== Segment start ==

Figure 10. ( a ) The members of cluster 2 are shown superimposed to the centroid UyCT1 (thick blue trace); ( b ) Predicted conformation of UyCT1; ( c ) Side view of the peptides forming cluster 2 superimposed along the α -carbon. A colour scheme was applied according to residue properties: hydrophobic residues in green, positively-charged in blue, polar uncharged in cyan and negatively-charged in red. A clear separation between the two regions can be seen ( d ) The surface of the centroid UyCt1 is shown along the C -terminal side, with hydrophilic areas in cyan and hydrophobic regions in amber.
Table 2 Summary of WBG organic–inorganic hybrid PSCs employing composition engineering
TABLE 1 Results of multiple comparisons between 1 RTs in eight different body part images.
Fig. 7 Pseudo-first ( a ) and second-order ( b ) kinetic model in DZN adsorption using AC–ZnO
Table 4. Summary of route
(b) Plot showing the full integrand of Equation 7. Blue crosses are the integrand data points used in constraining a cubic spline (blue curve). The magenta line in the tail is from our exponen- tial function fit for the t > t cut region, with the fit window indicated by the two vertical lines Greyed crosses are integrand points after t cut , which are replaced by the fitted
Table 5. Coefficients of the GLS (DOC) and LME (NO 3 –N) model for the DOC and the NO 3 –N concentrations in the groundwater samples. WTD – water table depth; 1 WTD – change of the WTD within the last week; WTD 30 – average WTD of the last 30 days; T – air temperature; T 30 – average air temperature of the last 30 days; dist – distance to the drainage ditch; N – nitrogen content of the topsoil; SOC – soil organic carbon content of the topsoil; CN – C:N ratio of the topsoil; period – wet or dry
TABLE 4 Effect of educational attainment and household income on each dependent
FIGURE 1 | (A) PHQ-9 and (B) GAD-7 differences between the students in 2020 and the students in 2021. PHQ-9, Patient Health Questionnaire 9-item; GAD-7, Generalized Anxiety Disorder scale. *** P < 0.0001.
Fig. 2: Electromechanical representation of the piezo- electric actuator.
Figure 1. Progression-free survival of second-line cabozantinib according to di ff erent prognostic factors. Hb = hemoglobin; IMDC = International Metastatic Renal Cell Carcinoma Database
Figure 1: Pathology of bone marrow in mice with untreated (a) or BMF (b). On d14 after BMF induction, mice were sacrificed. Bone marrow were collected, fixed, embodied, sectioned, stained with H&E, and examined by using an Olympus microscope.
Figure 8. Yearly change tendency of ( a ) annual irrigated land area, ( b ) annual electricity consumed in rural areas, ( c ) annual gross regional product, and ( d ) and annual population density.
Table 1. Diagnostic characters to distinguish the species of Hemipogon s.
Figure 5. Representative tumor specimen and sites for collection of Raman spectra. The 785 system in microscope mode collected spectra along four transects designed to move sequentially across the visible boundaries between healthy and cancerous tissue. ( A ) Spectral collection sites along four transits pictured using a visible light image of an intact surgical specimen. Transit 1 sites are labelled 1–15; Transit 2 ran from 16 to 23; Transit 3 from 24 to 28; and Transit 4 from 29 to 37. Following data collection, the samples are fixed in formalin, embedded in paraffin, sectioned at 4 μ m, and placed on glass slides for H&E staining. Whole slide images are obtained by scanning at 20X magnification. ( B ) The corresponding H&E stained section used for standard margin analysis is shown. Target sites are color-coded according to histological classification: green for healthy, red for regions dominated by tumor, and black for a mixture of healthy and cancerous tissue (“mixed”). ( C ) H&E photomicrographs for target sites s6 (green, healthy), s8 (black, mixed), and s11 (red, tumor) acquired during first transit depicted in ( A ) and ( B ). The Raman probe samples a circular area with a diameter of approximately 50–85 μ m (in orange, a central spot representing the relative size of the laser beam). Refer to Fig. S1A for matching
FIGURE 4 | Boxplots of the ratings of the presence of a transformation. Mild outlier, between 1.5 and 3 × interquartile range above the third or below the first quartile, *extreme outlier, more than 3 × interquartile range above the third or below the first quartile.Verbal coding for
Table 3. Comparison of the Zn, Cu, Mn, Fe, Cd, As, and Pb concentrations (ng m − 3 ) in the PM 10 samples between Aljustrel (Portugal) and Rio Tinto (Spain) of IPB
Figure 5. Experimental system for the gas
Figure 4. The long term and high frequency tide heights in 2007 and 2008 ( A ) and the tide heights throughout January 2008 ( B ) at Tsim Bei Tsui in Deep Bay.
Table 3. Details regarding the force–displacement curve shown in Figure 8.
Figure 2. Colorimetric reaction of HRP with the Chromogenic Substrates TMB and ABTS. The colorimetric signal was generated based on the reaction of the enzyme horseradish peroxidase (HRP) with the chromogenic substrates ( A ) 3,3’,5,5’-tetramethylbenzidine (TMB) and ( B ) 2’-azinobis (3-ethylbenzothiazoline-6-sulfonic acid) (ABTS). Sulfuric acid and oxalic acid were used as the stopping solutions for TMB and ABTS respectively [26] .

== Segment end ==

Down to the last line, retype the entries above exactly.

Figure 10. ( a ) The members of cluster 2 are shown superimposed to the centroid UyCT1 (thick blue trace); ( b ) Predicted conformation of UyCT1; ( c ) Side view of the peptides forming cluster 2 superimposed along the α -carbon. A colour scheme was applied according to residue properties: hydrophobic residues in green, positively-charged in blue, polar uncharged in cyan and negatively-charged in red. A clear separation between the two regions can be seen ( d ) The surface of the centroid UyCt1 is shown along the C -terminal side, with hydrophilic areas in cyan and hydrophobic regions in amber.
Table 2 Summary of WBG organic–inorganic hybrid PSCs employing composition engineering
TABLE 1 Results of multiple comparisons between 1 RTs in eight different body part images.
Fig. 7 Pseudo-first ( a ) and second-order ( b ) kinetic model in DZN adsorption using AC–ZnO
Table 4. Summary of route
(b) Plot showing the full integrand of Equation 7. Blue crosses are the integrand data points used in constraining a cubic spline (blue curve). The magenta line in the tail is from our exponen- tial function fit for the t > t cut region, with the fit window indicated by the two vertical lines Greyed crosses are integrand points after t cut , which are replaced by the fitted
Table 5. Coefficients of the GLS (DOC) and LME (NO 3 –N) model for the DOC and the NO 3 –N concentrations in the groundwater samples. WTD – water table depth; 1 WTD – change of the WTD within the last week; WTD 30 – average WTD of the last 30 days; T – air temperature; T 30 – average air temperature of the last 30 days; dist – distance to the drainage ditch; N – nitrogen content of the topsoil; SOC – soil organic carbon content of the topsoil; CN – C:N ratio of the topsoil; period – wet or dry
TABLE 4 Effect of educational attainment and household income on each dependent
FIGURE 1 | (A) PHQ-9 and (B) GAD-7 differences between the students in 2020 and the students in 2021. PHQ-9, Patient Health Questionnaire 9-item; GAD-7, Generalized Anxiety Disorder scale. *** P < 0.0001.
Fig. 2: Electromechanical representation of the piezo- electric actuator.
Figure 1. Progression-free survival of second-line cabozantinib according to di ff erent prognostic factors. Hb = hemoglobin; IMDC = International Metastatic Renal Cell Carcinoma Database
Figure 1: Pathology of bone marrow in mice with untreated (a) or BMF (b). On d14 after BMF induction, mice were sacrificed. Bone marrow were collected, fixed, embodied, sectioned, stained with H&E, and examined by using an Olympus microscope.
Figure 8. Yearly change tendency of ( a ) annual irrigated land area, ( b ) annual electricity consumed in rural areas, ( c ) annual gross regional product, and ( d ) and annual population density.
Table 1. Diagnostic characters to distinguish the species of Hemipogon s.
Figure 5. Representative tumor specimen and sites for collection of Raman spectra. The 785 system in microscope mode collected spectra along four transects designed to move sequentially across the visible boundaries between healthy and cancerous tissue. ( A ) Spectral collection sites along four transits pictured using a visible light image of an intact surgical specimen. Transit 1 sites are labelled 1–15; Transit 2 ran from 16 to 23; Transit 3 from 24 to 28; and Transit 4 from 29 to 37. Following data collection, the samples are fixed in formalin, embedded in paraffin, sectioned at 4 μ m, and placed on glass slides for H&E staining. Whole slide images are obtained by scanning at 20X magnification. ( B ) The corresponding H&E stained section used for standard margin analysis is shown. Target sites are color-coded according to histological classification: green for healthy, red for regions dominated by tumor, and black for a mixture of healthy and cancerous tissue (“mixed”). ( C ) H&E photomicrographs for target sites s6 (green, healthy), s8 (black, mixed), and s11 (red, tumor) acquired during first transit depicted in ( A ) and ( B ). The Raman probe samples a circular area with a diameter of approximately 50–85 μ m (in orange, a central spot representing the relative size of the laser beam). Refer to Fig. S1A for matching
FIGURE 4 | Boxplots of the ratings of the presence of a transformation. Mild outlier, between 1.5 and 3 × interquartile range above the third or below the first quartile, *extreme outlier, more than 3 × interquartile range above the third or below the first quartile.Verbal coding for
Table 3. Comparison of the Zn, Cu, Mn, Fe, Cd, As, and Pb concentrations (ng m − 3 ) in the PM 10 samples between Aljustrel (Portugal) and Rio Tinto (Spain) of IPB
Figure 5. Experimental system for the gas
Figure 4. The long term and high frequency tide heights in 2007 and 2008 ( A ) and the tide heights throughout January 2008 ( B ) at Tsim Bei Tsui in Deep Bay.
Table 3. Details regarding the force–displacement curve shown in Figure 8.
Figure 2. Colorimetric reaction of HRP with the Chromogenic Substrates TMB and ABTS. The colorimetric signal was generated based on the reaction of the enzyme horseradish peroxidase (HRP) with the chromogenic substrates ( A ) 3,3’,5,5’-tetramethylbenzidine (TMB) and ( B ) 2’-azinobis (3-ethylbenzothiazoline-6-sulfonic acid) (ABTS). Sulfuric acid and oxalic acid were used as the stopping solutions for TMB and ABTS respectively [26] .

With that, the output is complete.